[[ Given text open ]]

Sure, but you can still have multiple configuration files for your filters even if you have a single beats input (that you can put in a file of its own if you like).

But in that case only my alphabetically ordered 1st conf is capturing logs.The other ones are ignored or it is not capturing anything.

So have you removed one of the beats inputs then? What do your configuration files contain now?

You mean a single prospector in filebeat ?

No, I mean that you should have a single beats input plugin on the Logstash side. The number of prospectors doesn't matter.

I have only 1 beat port configure.

[[ Given text closed ]]

- [Questions on the material]
[1] Answer these from the Logstash thread:
(a) Which configuration file is said to be capturing logs?
(b) How many beats input plugins should there be on the Logstash side?
(c) How many beat ports does the last message say are configured?
[2] Continue the Logstash thread after its last message.

[[ Data records open ]]

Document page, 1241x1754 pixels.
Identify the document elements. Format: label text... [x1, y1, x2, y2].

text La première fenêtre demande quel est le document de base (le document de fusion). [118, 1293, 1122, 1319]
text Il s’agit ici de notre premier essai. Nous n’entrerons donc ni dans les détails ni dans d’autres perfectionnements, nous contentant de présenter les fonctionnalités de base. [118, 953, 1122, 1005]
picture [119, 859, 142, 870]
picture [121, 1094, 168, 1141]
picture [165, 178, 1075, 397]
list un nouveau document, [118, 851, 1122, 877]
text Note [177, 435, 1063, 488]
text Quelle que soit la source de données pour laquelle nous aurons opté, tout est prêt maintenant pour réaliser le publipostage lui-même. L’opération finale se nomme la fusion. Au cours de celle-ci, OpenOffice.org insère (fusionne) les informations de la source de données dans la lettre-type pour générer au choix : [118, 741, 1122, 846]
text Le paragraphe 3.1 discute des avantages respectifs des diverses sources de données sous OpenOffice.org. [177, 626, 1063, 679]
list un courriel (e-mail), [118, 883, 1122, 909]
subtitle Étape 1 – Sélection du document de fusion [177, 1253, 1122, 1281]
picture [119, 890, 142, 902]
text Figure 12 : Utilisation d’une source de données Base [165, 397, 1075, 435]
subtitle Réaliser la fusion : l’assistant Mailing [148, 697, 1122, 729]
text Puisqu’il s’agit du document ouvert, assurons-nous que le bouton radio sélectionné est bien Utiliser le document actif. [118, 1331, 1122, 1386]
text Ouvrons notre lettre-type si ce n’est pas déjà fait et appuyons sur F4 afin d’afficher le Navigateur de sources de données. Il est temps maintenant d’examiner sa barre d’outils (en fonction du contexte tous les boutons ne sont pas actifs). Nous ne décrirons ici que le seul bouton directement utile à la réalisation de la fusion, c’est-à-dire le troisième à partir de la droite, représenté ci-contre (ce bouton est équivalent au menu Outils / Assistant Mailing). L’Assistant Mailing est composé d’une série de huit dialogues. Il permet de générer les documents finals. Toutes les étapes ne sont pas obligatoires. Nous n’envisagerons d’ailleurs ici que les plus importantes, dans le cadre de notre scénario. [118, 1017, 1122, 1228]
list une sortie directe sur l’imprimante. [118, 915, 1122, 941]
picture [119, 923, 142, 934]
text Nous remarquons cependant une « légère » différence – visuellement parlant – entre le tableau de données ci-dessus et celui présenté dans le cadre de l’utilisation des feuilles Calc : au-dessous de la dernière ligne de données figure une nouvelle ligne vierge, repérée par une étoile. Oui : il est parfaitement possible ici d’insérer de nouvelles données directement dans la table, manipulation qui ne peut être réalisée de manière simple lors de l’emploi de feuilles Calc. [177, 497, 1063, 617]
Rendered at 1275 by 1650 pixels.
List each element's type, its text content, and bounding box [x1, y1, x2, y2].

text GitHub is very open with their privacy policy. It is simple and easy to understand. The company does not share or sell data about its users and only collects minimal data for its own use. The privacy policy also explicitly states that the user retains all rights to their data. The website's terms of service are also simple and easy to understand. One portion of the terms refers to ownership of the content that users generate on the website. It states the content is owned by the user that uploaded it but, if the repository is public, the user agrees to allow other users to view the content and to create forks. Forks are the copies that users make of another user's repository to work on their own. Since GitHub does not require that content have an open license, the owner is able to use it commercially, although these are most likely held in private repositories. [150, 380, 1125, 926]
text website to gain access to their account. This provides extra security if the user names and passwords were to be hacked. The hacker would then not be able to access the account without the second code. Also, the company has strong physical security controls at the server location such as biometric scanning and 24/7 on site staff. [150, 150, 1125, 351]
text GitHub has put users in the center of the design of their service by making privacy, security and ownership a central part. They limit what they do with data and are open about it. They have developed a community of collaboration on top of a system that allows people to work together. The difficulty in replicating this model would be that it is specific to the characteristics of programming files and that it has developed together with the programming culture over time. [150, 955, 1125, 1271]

[[ Data records closed ]]

- [Answers per task]
[1]
(a) Only the first configuration file in alphabetical order.
(b) A single one.
(c) Only one.

[2]
Here is my FB conf files. -

• input_type: log
  paths:
  • D:\ServiceLogs\Zephyr**
  • D:\Zephyr\inetpub\LogFiles**
    tags: ["Zephyr"]
    ignore_older: 1h
• input_type: log
  paths:
  • D:\ServiceLogs\Nightingale**
  • D:\Nightingale\inetpub\LogFiles**
    tags: ["IVR"]
    ignore_older: 1h
• input_type: log
  paths:
  • D:\FCServices\inetpub\LogFiles**
    tags: ["FCServices"]
    ignore_older: 1h
• input_type: log
  paths:
  • D:\BreezeServices\inetpub\LogFiles**
    tags: ["BreezeServices"]
    ignore_older: 1h

Logstash 1 conf -

input
{
beats
{
port => 5044
}
}

filter
{
kv
{
value_split => ":"
remove_char_key => "[]"
remove_char_value => "[]"
include_keys => [ "method", "reasonPhrase", "requestUri", "content", "Payload", "id", "ClientID" ]
recursive => "true"
}

if "Zephyr" in [tags]
{
	mutate
	{
		replace => { "type" => "Zephyr" }
	}
}

if "IVR" in [tags]
{
	mutate
	{
		replace => { "type" => "IVR" }
	}
}

mutate
{
	add_field => { "LogType" => "Services" }
	remove_field => [ "tags", "offset", "input_type", "beat" ]
}

}

output
{
if [type] == "Zephyr"
{
elasticsearch
{
index => "zephyr-%{+YYYY.MM.dd}"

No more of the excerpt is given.